Unlike most of the signatures tested, though, the three commercialized signatures perfomed "much better than almost all of the random gene sets of the same size," Jordan noted in his review.

Detours last week stressed that the paper's scope is "limited to the use of the signatures as research tools" and does not question the utility of clinical assays sold by Agendia, Genomic Health, Ipsogen, or any other firm. He added that the authors are not arguing that "all signatures are no better than random" but that 60 percent are, "so it should be no surprise that some published signatures are significantly
better than random gene sets."

That being said, Detours suggested that the paper could be useful for companies that wish to use gene expression signatures as the basis for various oncology tests.

"Test developers should have the kind of negative controls, such as random signature tests, proposed in the paper," said Detours.

As far as breast cancer is concerned, he said that current prognostics are "far from perfect," but that it is "very unlikely that better predictors will be produced by mining existing expression data."
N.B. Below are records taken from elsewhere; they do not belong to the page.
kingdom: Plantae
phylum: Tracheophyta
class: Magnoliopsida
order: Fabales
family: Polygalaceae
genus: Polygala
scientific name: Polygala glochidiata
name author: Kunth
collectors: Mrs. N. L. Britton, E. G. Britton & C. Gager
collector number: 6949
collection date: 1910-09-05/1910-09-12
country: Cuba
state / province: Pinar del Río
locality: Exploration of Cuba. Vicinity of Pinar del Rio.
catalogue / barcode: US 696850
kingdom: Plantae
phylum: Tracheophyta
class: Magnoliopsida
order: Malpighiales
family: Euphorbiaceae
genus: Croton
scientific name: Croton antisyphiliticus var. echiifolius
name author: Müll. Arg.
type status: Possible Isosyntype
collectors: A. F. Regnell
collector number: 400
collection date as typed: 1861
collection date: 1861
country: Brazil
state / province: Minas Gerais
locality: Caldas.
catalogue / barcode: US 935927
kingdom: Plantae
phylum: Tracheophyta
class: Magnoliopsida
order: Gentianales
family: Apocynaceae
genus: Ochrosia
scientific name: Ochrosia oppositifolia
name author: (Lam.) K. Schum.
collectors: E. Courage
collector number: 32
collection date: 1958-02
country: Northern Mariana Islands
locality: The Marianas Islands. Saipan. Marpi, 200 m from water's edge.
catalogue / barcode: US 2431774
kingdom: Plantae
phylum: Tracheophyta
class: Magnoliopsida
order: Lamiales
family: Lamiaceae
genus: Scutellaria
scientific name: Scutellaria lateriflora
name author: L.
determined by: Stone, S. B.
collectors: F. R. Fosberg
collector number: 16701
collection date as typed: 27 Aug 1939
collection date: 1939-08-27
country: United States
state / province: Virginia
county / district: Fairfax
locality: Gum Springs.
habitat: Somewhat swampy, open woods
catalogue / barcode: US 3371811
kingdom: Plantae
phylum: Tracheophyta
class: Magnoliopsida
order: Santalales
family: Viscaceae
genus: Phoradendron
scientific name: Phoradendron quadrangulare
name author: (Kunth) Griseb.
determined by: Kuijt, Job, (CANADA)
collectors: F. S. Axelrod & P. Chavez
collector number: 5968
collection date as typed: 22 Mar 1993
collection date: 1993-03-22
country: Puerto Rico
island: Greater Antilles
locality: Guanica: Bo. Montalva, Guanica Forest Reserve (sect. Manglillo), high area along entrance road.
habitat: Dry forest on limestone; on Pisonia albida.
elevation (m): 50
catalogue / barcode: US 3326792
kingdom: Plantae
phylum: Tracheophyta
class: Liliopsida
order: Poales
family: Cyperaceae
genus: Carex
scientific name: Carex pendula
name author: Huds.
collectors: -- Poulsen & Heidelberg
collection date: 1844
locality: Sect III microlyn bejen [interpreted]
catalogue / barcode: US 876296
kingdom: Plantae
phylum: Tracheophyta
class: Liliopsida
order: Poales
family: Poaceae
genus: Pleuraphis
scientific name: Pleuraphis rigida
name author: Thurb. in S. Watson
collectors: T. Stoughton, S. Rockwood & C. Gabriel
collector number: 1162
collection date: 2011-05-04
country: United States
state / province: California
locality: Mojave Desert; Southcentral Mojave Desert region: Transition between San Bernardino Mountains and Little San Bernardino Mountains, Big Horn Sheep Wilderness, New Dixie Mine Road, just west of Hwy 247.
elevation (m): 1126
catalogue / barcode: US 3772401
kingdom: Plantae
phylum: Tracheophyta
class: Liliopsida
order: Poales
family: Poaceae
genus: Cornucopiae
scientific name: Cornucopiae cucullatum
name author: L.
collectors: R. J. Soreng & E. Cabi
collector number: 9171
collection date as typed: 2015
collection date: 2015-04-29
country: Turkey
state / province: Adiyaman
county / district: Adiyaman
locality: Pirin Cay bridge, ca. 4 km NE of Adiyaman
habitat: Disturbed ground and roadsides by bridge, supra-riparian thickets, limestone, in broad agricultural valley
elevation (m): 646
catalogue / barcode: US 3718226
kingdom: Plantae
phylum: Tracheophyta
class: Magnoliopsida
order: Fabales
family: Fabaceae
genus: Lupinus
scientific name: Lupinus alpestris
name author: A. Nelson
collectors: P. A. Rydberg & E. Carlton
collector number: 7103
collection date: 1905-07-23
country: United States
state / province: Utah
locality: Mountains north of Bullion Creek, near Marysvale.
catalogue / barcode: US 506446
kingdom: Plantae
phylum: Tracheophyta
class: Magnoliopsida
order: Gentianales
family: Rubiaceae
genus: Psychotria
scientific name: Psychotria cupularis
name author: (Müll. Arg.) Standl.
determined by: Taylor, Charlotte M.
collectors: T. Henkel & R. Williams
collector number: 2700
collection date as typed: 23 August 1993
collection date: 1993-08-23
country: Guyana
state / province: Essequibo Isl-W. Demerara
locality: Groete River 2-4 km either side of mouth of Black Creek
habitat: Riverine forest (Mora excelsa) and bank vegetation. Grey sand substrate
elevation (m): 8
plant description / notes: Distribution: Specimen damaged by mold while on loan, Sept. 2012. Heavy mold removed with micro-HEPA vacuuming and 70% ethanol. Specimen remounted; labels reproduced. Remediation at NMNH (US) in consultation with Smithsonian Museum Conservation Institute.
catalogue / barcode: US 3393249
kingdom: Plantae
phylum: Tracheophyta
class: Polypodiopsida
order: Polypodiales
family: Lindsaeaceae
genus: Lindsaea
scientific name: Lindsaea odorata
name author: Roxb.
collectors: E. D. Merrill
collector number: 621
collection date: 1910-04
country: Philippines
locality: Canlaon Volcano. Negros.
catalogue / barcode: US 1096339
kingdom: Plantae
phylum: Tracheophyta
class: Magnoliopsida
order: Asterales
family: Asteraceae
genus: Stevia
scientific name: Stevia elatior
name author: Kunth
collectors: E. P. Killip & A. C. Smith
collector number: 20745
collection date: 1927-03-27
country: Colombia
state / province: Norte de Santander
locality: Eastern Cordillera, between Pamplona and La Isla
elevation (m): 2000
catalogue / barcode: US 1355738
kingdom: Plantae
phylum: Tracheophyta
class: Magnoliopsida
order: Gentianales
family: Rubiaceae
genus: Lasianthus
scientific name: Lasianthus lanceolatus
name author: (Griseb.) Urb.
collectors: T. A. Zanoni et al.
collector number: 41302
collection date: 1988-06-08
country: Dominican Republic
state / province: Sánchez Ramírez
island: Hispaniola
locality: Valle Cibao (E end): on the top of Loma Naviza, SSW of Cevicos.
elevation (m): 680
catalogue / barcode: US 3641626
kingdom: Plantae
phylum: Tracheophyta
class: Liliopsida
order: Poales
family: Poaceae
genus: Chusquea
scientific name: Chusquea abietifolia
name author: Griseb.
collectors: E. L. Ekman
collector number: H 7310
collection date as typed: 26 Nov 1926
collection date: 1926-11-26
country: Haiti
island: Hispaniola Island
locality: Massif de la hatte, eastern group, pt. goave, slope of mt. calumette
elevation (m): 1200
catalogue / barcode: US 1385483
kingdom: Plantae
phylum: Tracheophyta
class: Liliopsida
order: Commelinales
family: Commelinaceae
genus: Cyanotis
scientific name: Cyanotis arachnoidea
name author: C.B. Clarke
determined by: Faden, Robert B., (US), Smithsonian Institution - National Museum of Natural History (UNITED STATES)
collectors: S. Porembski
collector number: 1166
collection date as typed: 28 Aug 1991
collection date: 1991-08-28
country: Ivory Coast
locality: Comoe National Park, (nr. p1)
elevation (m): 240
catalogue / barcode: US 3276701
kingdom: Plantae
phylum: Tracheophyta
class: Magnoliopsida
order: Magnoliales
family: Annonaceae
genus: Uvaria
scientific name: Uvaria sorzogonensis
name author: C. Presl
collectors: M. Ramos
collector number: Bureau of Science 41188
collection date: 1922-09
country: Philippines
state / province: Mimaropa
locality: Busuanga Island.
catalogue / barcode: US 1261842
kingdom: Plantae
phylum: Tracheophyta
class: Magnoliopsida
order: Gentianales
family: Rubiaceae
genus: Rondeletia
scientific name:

He offered that in the future a weaker immune component in ER-negative tumors may provide "prognostic power" in the treatment of breast cancer. Detours added that "no one knows what will come out of sequencing studies [that] measure different biological parameters" and that the "analysis of circulating tumor cells and circulating tumor DNA are certainly interesting."

Jordan said this week that for test developers, "all that really matters is the clinical validity of the test, ideally using as few genes as possible."

He said that paper "leads one to suspect that many signatures are unnecessarily complex," and said that another recent paper in the Journal of the National Cancer Institute shows that a "very good classification" can be achieved with three genes. "This is obviously very important for test developers," said Jordan.